__What to produce__: Find and copy every line in the records that includes the string "jobs".

•••

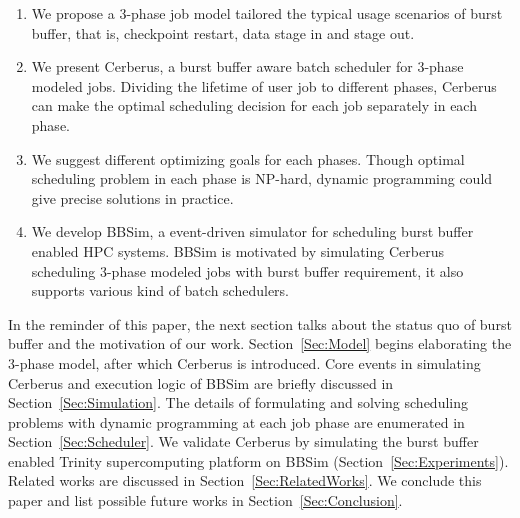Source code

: \begin{enumerate}
        \item %
                We propose a 3-phase job model tailored the typical
                usage scenarios of burst buffer, that is, checkpoint restart,
                data stage in and stage out.
        \item   We present Cerberus,
                a burst buffer aware batch scheduler for 3-phase modeled jobs.
                Dividing the lifetime of user job to different phases,
                Cerberus can make the optimal scheduling decision 
                for each job separately in each phase.
        \item   We suggest different optimizing goals for each phases.
                Though optimal scheduling problem in each phase is NP-hard,
                dynamic programming could give precise solutions
                in practice.
        \item   We develop BBSim, a event-driven simulator for scheduling
                burst buffer enabled HPC systems.
                BBSim is motivated by simulating Cerberus scheduling 
                3-phase modeled jobs with burst buffer requirement,
                it also supports various kind of batch schedulers.
\end{enumerate}


In the reminder of this paper,
the next section talks about the status quo of burst buffer and
the motivation of our work.
Section~\ref{Sec:Model} begins elaborating the 3-phase model,
after which Cerberus is introduced.
Core events in simulating Cerberus and execution logic of BBSim are
briefly discussed in Section~\ref{Sec:Simulation}.
The details of formulating and solving scheduling problems with
dynamic programming at each job phase are enumerated in Section~\ref{Sec:Scheduler}.
We validate Cerberus by simulating the burst buffer enabled
Trinity supercomputing platform on BBSim (Section~\ref{Sec:Experiments}).
Related works are discussed in Section~\ref{Sec:RelatedWorks}.
We conclude this paper and list possible future works in Section~\ref{Sec:Conclusion}.


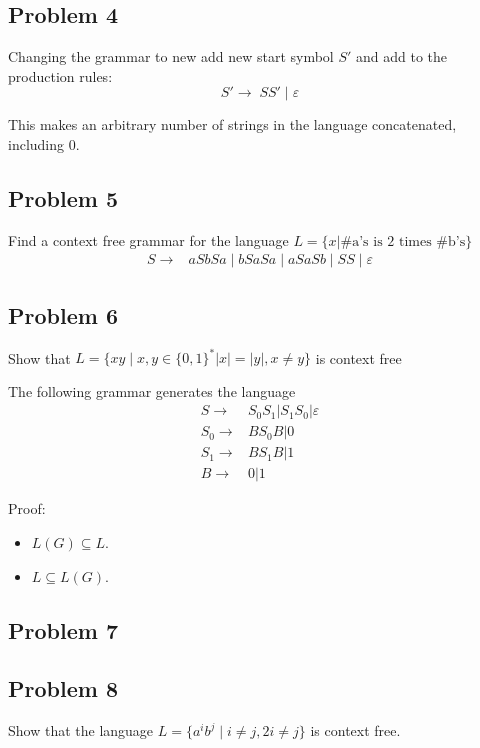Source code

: \documentclass[english]{article}
\begin{document}
\subsection*{Problem 4}
Changing the grammar to new add new start symbol $S'$ and add to the production rules:
\[ S' \rightarrow \; SS' \; | \; \varepsilon \]

This makes an arbitrary number of strings in the language concatenated, including 0.

\subsection*{Problem 5}
Find a context free grammar for the language \(L = \{ x | \textrm{\#a's is 2 times \#b's}\}\)
\begin{align*}
S \rightarrow & aSbSa \;|\; bSaSa \;|\; aSaSb \;|\; SS \;|\; \varepsilon
\end{align*}


\subsection*{Problem 6}
Show that \(L = \{ xy \mid x,y \in \{0,1\}^* |x| = |y|, x \neq y \}\) is context free

The following grammar generates the language
\begin{align*}
S \rightarrow & S_0 S_1 | S_1 S_0 | \varepsilon \\
S_0 \rightarrow & B S_0 B | 0 \\
S_1 \rightarrow & B S_1 B | 1 \\
B \rightarrow & 0 | 1
\end{align*}

Proof:
\begin{itemize}
\item \(L(G) \subseteq L\). 
\item \(L \subseteq L(G)\). 
\end{itemize}

\subsection*{Problem 7}

\subsection*{Problem 8}
Show that the language \(L = \{a^i b^j \mid i \neq j, 2i \neq j\}\) is context free.
\end{document}
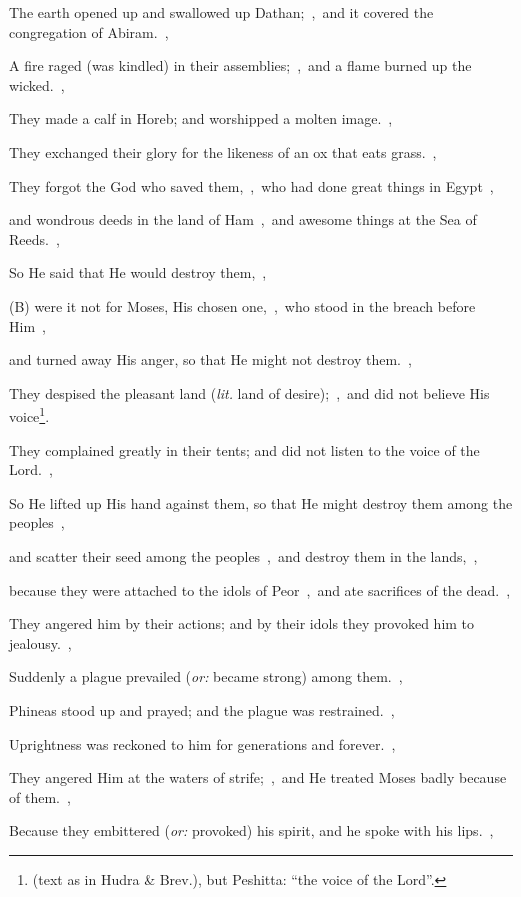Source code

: \documentclass[12pt,twoside,a5paper]{article}
\newcommand{\translationoption}[1]{\emph{or:} #1}
\newcommand{\translationliteral}[1]{\emph{lit.} #1}
\begin{document}
\begin{normalparskip}
  The earth opened up and swallowed up Dathan;~\sep\ and it covered the congregation of Abiram.~\sep

  A fire raged (was kindled) in their assemblies;~\sep\ and a flame burned up the wicked.~\sep

  They made a calf in Horeb; and worshipped a molten image.~\sep

  They exchanged their glory for the likeness of an ox that eats grass.~\sep

  They forgot the God who saved them,~\sep\ who had done great things in Egypt~\sep

  and wondrous deeds in the land of Ham~\sep\ and awesome things at the Sea of Reeds.~\sep

  So He said that He would destroy them,~\sep

  (B) were it not for Moses, His chosen one,~\sep\ who stood in the breach before Him~\sep

  and turned away His anger, so that He might not destroy them.~\sep

  They despised the pleasant land (\translationliteral{land of desire});~\sep\ and did not believe His voice\footnote{(text as in Hudra \& Brev.), but Peshitta: ``the voice of the Lord''.}.

  They complained greatly in their tents; and did not listen to the voice of the Lord.~\sep

  So He lifted up His hand against them, so that He might destroy them among the peoples~\sep

  and scatter their seed among the peoples~\sep\ and destroy them in the lands,~\sep

  because they were attached to the idols of Peor~\sep\ and ate sacrifices of the dead.~\sep

  They angered him by their actions; and by their idols they provoked him to jealousy.~\sep

  Suddenly a plague prevailed (\translationoption{became strong}) among them.~\sep

  Phineas stood up and prayed; and the plague was restrained.~\sep

  Uprightness was reckoned to him for generations and forever.~\sep

  They angered Him at the waters of strife;~\sep\ and He treated Moses badly because of them.~\sep

  Because they embittered (\translationoption{provoked}) his spirit, and he spoke with his lips.~\sep


\end{normalparskip}
\end{document}
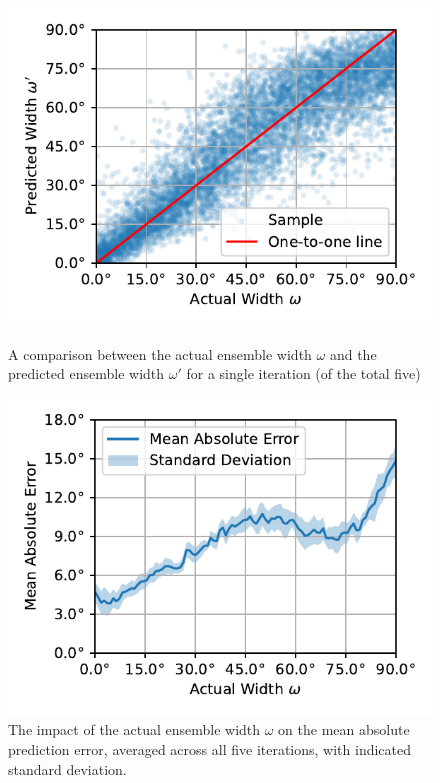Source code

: \documentclass{article}
\begin{document}
\begin{figure}[ht]
  \centering
  \begin{minipage}[t]{0.45\linewidth}
    \includegraphics[width=\linewidth]{../figures/actual_vs_predicted_width.pdf}
    \caption{\label{fig:actual_vs_predicted_width}A comparison between the actual ensemble width $\omega$ and the predicted ensemble width $\omega'$ for a single iteration (of the total five) }
  \end{minipage}
  \hspace{0.5cm}
  \begin{minipage}[t]{0.45\linewidth}
    \includegraphics[width=\linewidth]{../figures/mae_width.pdf}
    \caption{\label{fig:mae_width}The impact of the actual ensemble width $\omega$ on the mean absolute prediction error, averaged across all five iterations, with indicated standard deviation.}
  \end{minipage}
\end{figure}
\end{document}
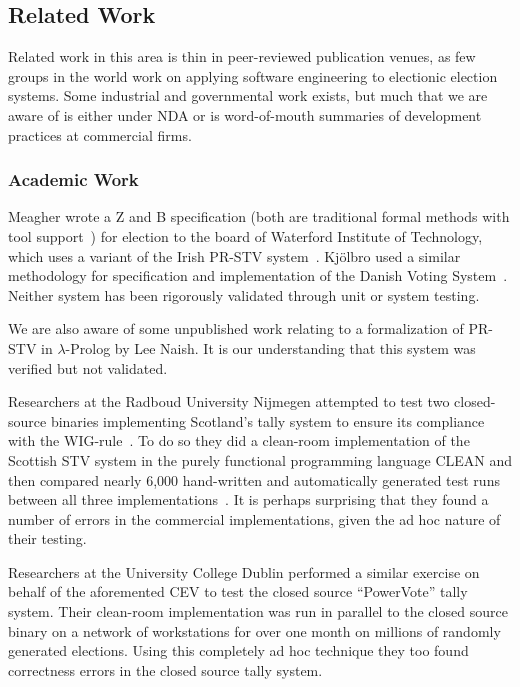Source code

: \documentclass[runningheads,a4paper]{llncs}
\begin{document}
\subsection{Related Work}

Related work in this area is thin in peer-reviewed publication venues,
as few groups in the world work on applying software engineering to
electionic election systems.  Some industrial and governmental work
exists, but much that we are aware of is either under NDA or is
word-of-mouth summaries of development practices at commercial firms.

\subsubsection{Academic Work}

Meagher wrote a Z and B specification (both are traditional formal
methods with tool support~\cite{Wing90}) for election to the board of
Waterford Institute of Technology, which uses a variant of the Irish
PR-STV system~\cite{Meagher01}.  Kj\"{o}lbro used a similar
methodology for specification and implementation of the Danish Voting
System~\cite{Kjolbro11}.  Neither system has been rigorously
validated through unit or system testing.

We are also aware of some unpublished work relating to a formalization
of PR-STV in $\lambda$-Prolog by Lee Naish.  It is our understanding
that this system was verified but not validated.

Researchers at the Radboud University Nijmegen attempted to test two
closed-source binaries implementing Scotland's tally system to ensure
its compliance with the WIG-rule~\cite{Scotland}.  To do so they did a
clean-room implementation of the Scottish STV system in the purely
functional programming language CLEAN and then compared nearly 6,000
hand-written and automatically generated test runs between all three
implementations~\cite{KoopmanEtAl07,KoopmanPlasmeijer11}.  It is
perhaps surprising that they found a number of errors in the
commercial implementations, given the ad hoc nature of their testing.

Researchers at the University College Dublin performed a similar
exercise on behalf of the aforemented CEV to test the closed source
``PowerVote'' tally system.  Their clean-room implementation was run
in parallel to the closed source binary on a network of workstations
for over one month on millions of randomly generated elections.  Using
this completely ad hoc technique they too found correctness errors in
the closed source tally system.
\end{document}
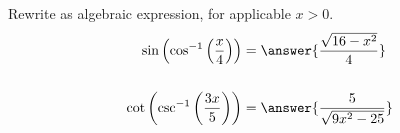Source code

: \documentclass{ximera}
\author{Bobby Ramsey}
\begin{document}
\begin{exercise}
Rewrite as algebraic expression, for applicable $x>0$.
\begin{align*}
	\sin\left( \cos^{-1}\left(\frac{x}{4}\right) \right) &= \answer{\frac{\sqrt{16-x^2}}{4}} \\ \\
	\cot\left( \csc^{-1}\left( \frac{3x}{5} \right) \right) &= \answer{\frac{5}{\sqrt{9x^2-25}}}
\end{align*}	


\end{exercise}
\end{document}
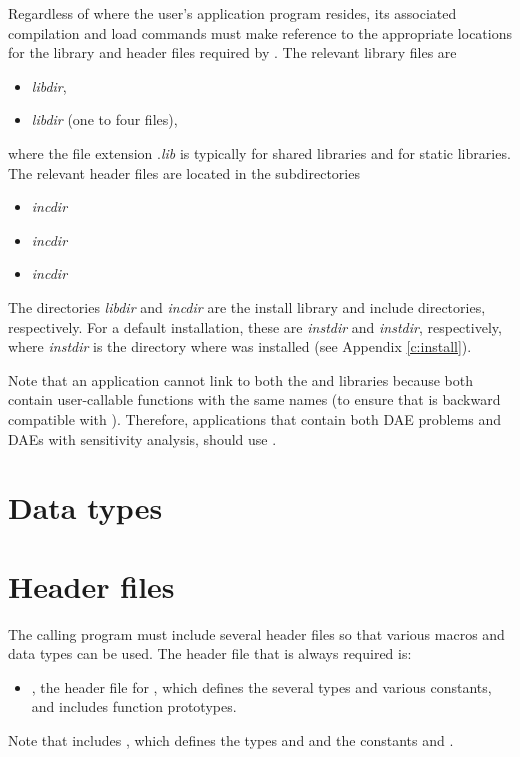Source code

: Regardless of where the user's application program resides, its
associated compilation and load commands must make reference to the
appropriate locations for the library and header files required by
{\idas}.  The relevant library files are
\begin{itemize}
\item {\em libdir},
\item {\em libdir} (one to four files),
\end{itemize}
where the file extension .{\em lib} is typically  for shared libraries
and  for static libraries. The relevant header files are located in
the subdirectories
\begin{itemize}
\item {\em incdir}
\item {\em incdir}
\item {\em incdir}
\end{itemize}
The directories {\em libdir} and {\em incdir} are the install library
and include directories, respectively. For a default installation,
these are {\em instdir} and {\em instdir},
respectively, where {\em instdir} is the directory where {\sundials}
was installed (see Appendix \ref{c:install}).

Note that an application cannot link to both the {\ida} and {\idas} libraries
because both contain user-callable functions with the same names (to ensure that {\idas}
is backward compatible with {\ida}). Therefore, applications that contain both
DAE problems and DAEs with sensitivity analysis, should use {\idas}.

\section{Data types}\label{s:types}


\section{Header files}\label{ss:header_sim}
The calling program must include several header files so that various macros
and data types can be used. The header file that is always required is:
\begin{itemize}
\item  {}, 
  the header file for {\idas}, which defines the several
  types and various constants, and includes function prototypes.
\end{itemize}
Note that  includes , 
which defines the types  and 
and the constants  and .

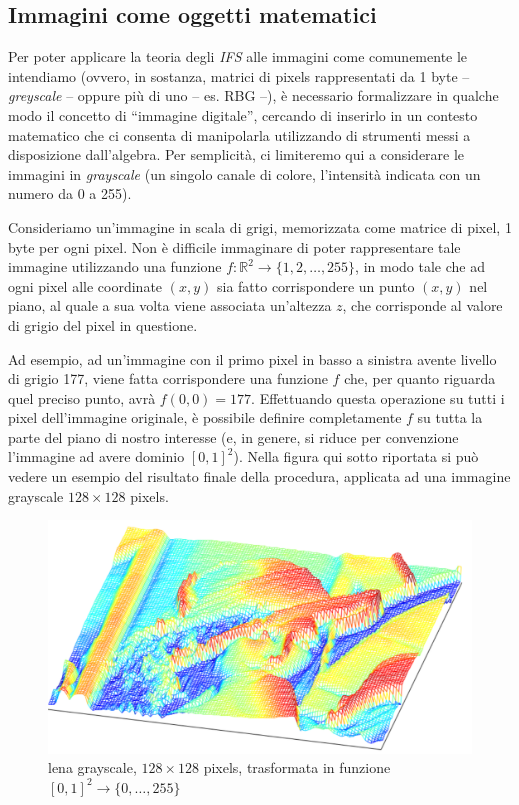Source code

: \documentclass[11pt,a4paper,appendixprefix=true,numbers=noenddot]{scrreprt}
\begin{document}
\subsection*{Immagini come oggetti matematici}

Per poter applicare la teoria degli \emph{IFS} alle immagini come comunemente le intendiamo (ovvero, in sostanza, matrici di pixels rappresentati  da 1 byte -- \emph{greyscale} -- oppure più di uno -- es. RBG --), è necessario formalizzare in qualche modo il concetto di ``immagine digitale'', cercando di inserirlo in un contesto matematico che ci consenta di manipolarla utilizzando di strumenti messi a disposizione dall'algebra. Per semplicità, ci limiteremo qui a considerare le immagini in \emph{grayscale} (un singolo canale di colore, l'intensità indicata con un numero da 0 a 255).

Consideriamo un'immagine in scala di grigi, memorizzata come matrice di pixel, 1 byte per ogni pixel. Non è difficile immaginare di poter rappresentare tale immagine utilizzando una funzione $f: \mathbb{R}^2 \rightarrow  \{1, 2, \ldots, 255 \}$, in modo tale che ad ogni pixel alle coordinate $(x, y)$ sia fatto corrispondere un punto $(x, y)$ nel piano, al quale a sua volta viene associata un'altezza $z$, che corrisponde al valore di grigio del pixel in questione. 

Ad esempio, ad un'immagine con il primo pixel in basso a sinistra avente livello di grigio 177, viene fatta corrispondere una funzione $f$ che, per quanto riguarda quel preciso punto, avrà $f(0,0) = 177$. Effettuando questa operazione su tutti i pixel dell'immagine originale, è possibile definire completamente $f$ su tutta la parte del piano di nostro interesse (e, in genere, si riduce per convenzione l'immagine ad avere dominio 
$[0, 1]^2$). Nella figura qui sotto riportata si può vedere un esempio del risultato finale della procedura, applicata ad una immagine grayscale $128 \times 128$ pixels.

\begin{figure}[!ht]
\centering
\includegraphics[scale=0.6]{images/lena-mash.pdf} 
\caption{lena grayscale, $128 \times 128$ pixels, trasformata in funzione $[0,1]^2 \rightarrow \{0,\ldots,255 \}$}
\end{figure}
\end{document}
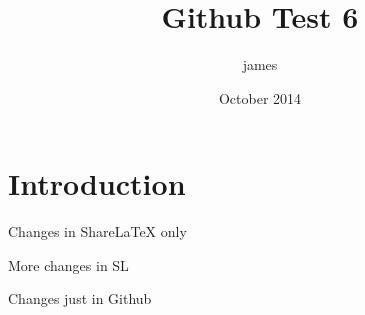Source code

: \documentclass{article}
\title{Github Test 6}
\author{james }
\date{October 2014}
\begin{document}
\maketitle

\section{Introduction}

Changes in ShareLaTeX only

More changes in SL

Changes just in Github
\end{document}
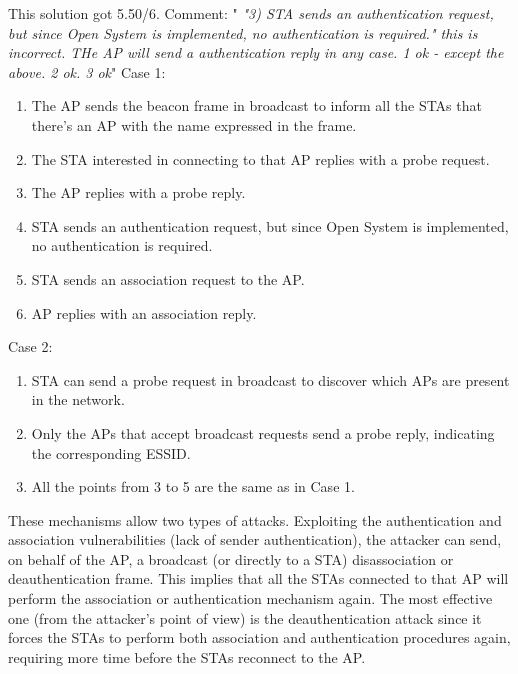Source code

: \begin{solution}
    This solution got 5.50/6. Comment: "\textit{ "3) STA sends an authentication request, but since Open System is implemented, no authentication is required." this is incorrect. THe AP will send a authentication reply in any case. 1 ok - except the above. 2 ok. 3 ok}" 
    Case 1:
    \begin{enumerate}
        \item The AP sends the beacon frame in broadcast to inform all the STAs that there's an AP with the name expressed in the frame.
        \item The STA interested in connecting to that AP replies with a probe request.
        \item The AP replies with a probe reply.
        \item STA sends an authentication request, but since Open System is implemented, no authentication is required.
        \item STA sends an association request to the AP.
        \item AP replies with an association reply.
    \end{enumerate}

    Case 2:
    \begin{enumerate}
        \item STA can send a probe request in broadcast to discover which APs are present in the network.
        \item Only the APs that accept broadcast requests send a probe reply, indicating the corresponding ESSID.
        \item All the points from 3 to 5 are the same as in Case 1.
    \end{enumerate}

    These mechanisms allow two types of attacks. Exploiting the authentication and association vulnerabilities (lack of sender authentication), the attacker can send, on behalf of the AP, a broadcast (or directly to a STA) disassociation or deauthentication frame. This implies that all the STAs connected to that AP will perform the association or authentication mechanism again. The most effective one (from the attacker's point of view) is the deauthentication attack since it forces the STAs to perform both association and authentication procedures again, requiring more time before the STAs reconnect to the AP.

\end{solution}

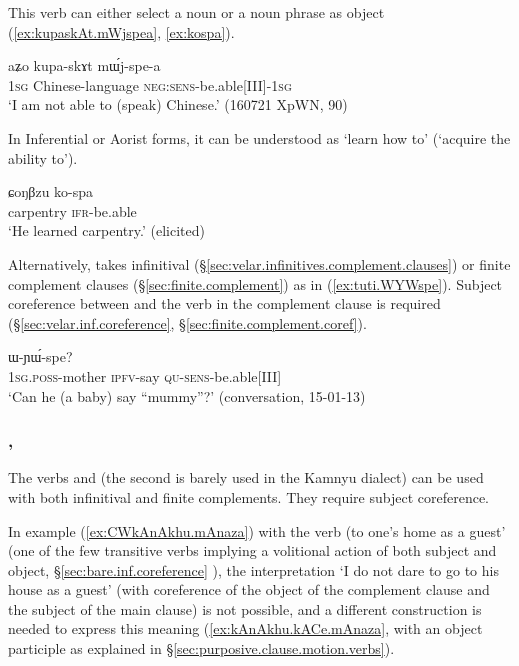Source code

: This verb can either select a noun or a noun phrase as object (\ref{ex:kupaskAt.mWjspea}, \ref{ex:kospa}). 


\begin{exe}
\ex \label{ex:kupaskAt.mWjspea}
\gll aʑo kupa-skɤt mɯ́j-spe-a \\
\textsc{1sg} Chinese-language \textsc{neg}:\textsc{sens}-be.able[III]-\textsc{1sg} \\
\glt `I am not able to (speak) Chinese.' (160721 XpWN, 90)
\end{exe}

In Inferential or Aorist forms, it can be understood as `learn how to' (`acquire the ability to').

\begin{exe}
\ex \label{ex:kospa}
\gll ɕoŋβzu ko-spa \\
carpentry \textsc{ifr}-be.able \\
\glt `He learned carpentry.' (elicited)
\end{exe}

Alternatively,  takes infinitival (§\ref{sec:velar.infinitives.complement.clauses}) or finite complement clauses (§\ref{sec:finite.complement}) as in (\ref{ex:tuti.WYWspe}). Subject coreference between  and the verb in the complement clause is required  (§\ref{sec:velar.inf.coreference},  §\ref{sec:finite.complement.coref}).

\begin{exe}
\ex \label{ex:tuti.WYWspe}
 \gll [``a-mu" tu-ti] ɯ-ɲɯ́-spe? \\
 \textsc{1sg}.\textsc{poss}-mother \textsc{ipfv}-say \textsc{qu}-\textsc{sens}-be.able[III] \\
 \glt `Can he (a baby) say ``mummy''?' (conversation, 15-01-13)
  \end{exe}
  
 \subsubsection{, }  \label{sec:nAz.verb}
 The verbs  and  (the second is barely used in the Kamnyu dialect) can be used with both infinitival and finite complements. They require subject coreference. 
 
 
In example (\ref{ex:CWkAnAkhu.mAnaza})  with the verb  (to one's home as a guest' (one of the few transitive verbs implying a volitional action of both subject and object, §\ref{sec:bare.inf.coreference} ), the interpretation `I do not dare to go to his house as a guest' (with coreference of the object of the complement clause and the subject of the main clause) is not possible, and a different construction is needed to express this meaning (\ref{ex:kAnAkhu.kACe.mAnaza}, with an object participle as explained in §\ref{sec:purposive.clause.motion.verbs}).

•••

__Expected answer__:
                a burst buffer aware batch scheduler for 3-phase modeled jobs.
                3-phase modeled jobs with burst buffer requirement,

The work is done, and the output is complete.